Vous aussi, le père de famille, vous souffrez que nos hospices soient fermés au nom de la désinstitutionnalisation et de la réinsertion sociale. Ils ont été remplacés par le CRDITED (Centre de réadaptation en déficience intellectuelle et en troubles envahissants du développement) qui fait maintenant partie du CIUSSS (Centre intégré universitaire de santé et de services sociaux). Votre fils est demeuré au Centre d'entraînement à la vie sur la rue du Cénacle à Chicoutimi avant qu'il ferme ses portes il y a environ 20 ans. Ils ont remplacé ce centre par des RAC (résidences à assistance continue) et les RI (résidences intermédiaires), des services qui ne conviennent pas. « Mon fils n'est pas capable pour la réinsertion, je n'ai pas été écouté et je n'étais pas seul », que vous m'avez écrit.

« Mon fils est aujourd'hui dans une de ces résidences. Avant les Fêtes, nous avons été rencontrés parce que ça ne fait plus dans cette résidence et ils veulent le déménager dans une autre RI ou dans une des RAC restantes. Cela fera la dixième fois qu'il déménage depuis que le Centre d'entraînement à la vie est fermé », avez-vous ajouté, découragé, me laissant savoir que vous en aviez gros sur le coeur.

« Ces cris du coeur malheureusement très présents qui s'ajoutent à la détresse des proches et le manque criant de ressources, autant pour ceux qui souffrent de maladie mentale que pour ceux et celles qui les côtoient et qui essaient tant bien que mal de leur venir en aide », a également écrit Christine Deschênes (directrice du centre de crise Tracom à Montréal de 2006 à 2016), qui est revenue au Saguenay récemment.

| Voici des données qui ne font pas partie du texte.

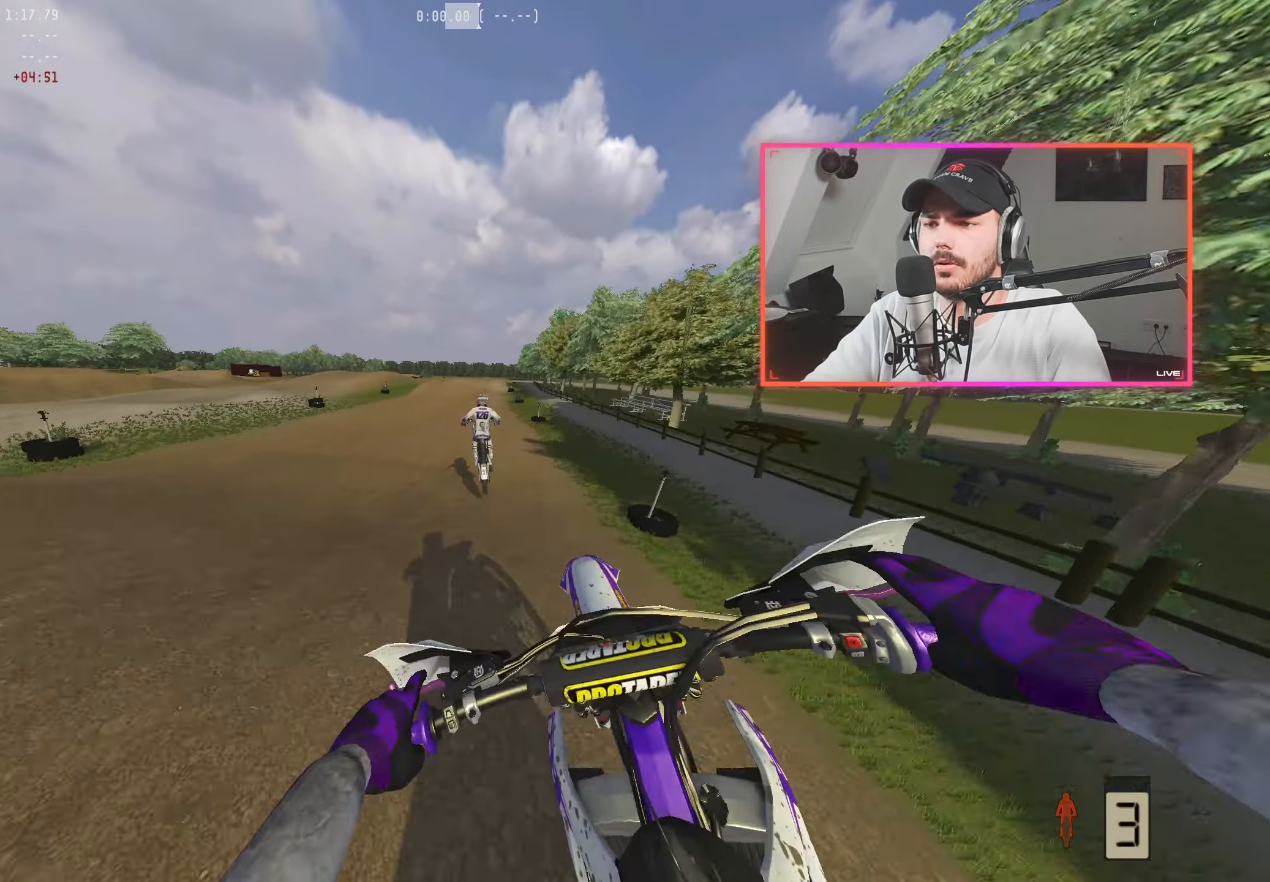
{"buttons": [], "left_stick": "down-right", "right_stick": "up", "events": [[17, "R2", "up"], [100, "right_stick", "up"], [134, "left_stick", "right"], [184, "left_stick", "down-right"], [234, "R2", "down"], [484, "R2", "up"]]}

« Quand vous dites que le Québec devrait faire construire des maisons pour les malades mentaux dans toutes les régions du Québec, vous êtes directement en lien avec ce que le RESICQ (Regroupement des services d'intervention de crise du Québec) a comme objectif et y travaille depuis fort longtemps. Toutes les représentations, les rencontres avec les instances gouvernementales, les travaux et même le dépôt d'un plan détaillé et chiffré présenté au ministère n'ont pour l'instant porté aucun fruit. Oui, il en faut des ressources pour ces gens et les proches, et il est dommage que le Saguenay ne puisse compter que sur des mégastructures telles que les CIUSS ou quelques organismes communautaires en santé mentale probablement peu subventionnés et sans la gamme complète de services, incluant l'hébergement », avez-vous ajouté.

« La détresse augmente, et qui dit détresse dit rapidité d'intervention, une facilité d'accès ainsi que de pouvoir offrir une gamme complète de services de crise 24/7, idéalement au même endroit. C'est ce que les centres de crise offrent. Sans liste d'attente et sans engorger les urgences. Je fais écho à vos propos demandant de construire des centres de crise dans toutes les régions du Québec. Et s'il y avait un centre de crise au Saguenay ? » demandez-vous.

S'il y avait un centre de crise à Saguenay, il y aurait peut-être moins de gens en détresse qui se barricadent dans leur maison et qui se retrouvent en une du journal avec un policier qui braque une arme dans sa direction pendant qu'un agent l'immobilise au sol pour lui passer les menottes.

« À la police de Saguenay, on reçoit des appels tous les jours pour des cas de détresse psychologique. Nous remettons ces gens entre les mains des services de santé avant de savoir si des accusations seront portées quand il y a des cas de violence ou d'infraction. Nous travaillons en collaboration avec les spécialistes pour trouver ce qui convient le mieux à ces individus », explique le porte-parole de la SPS.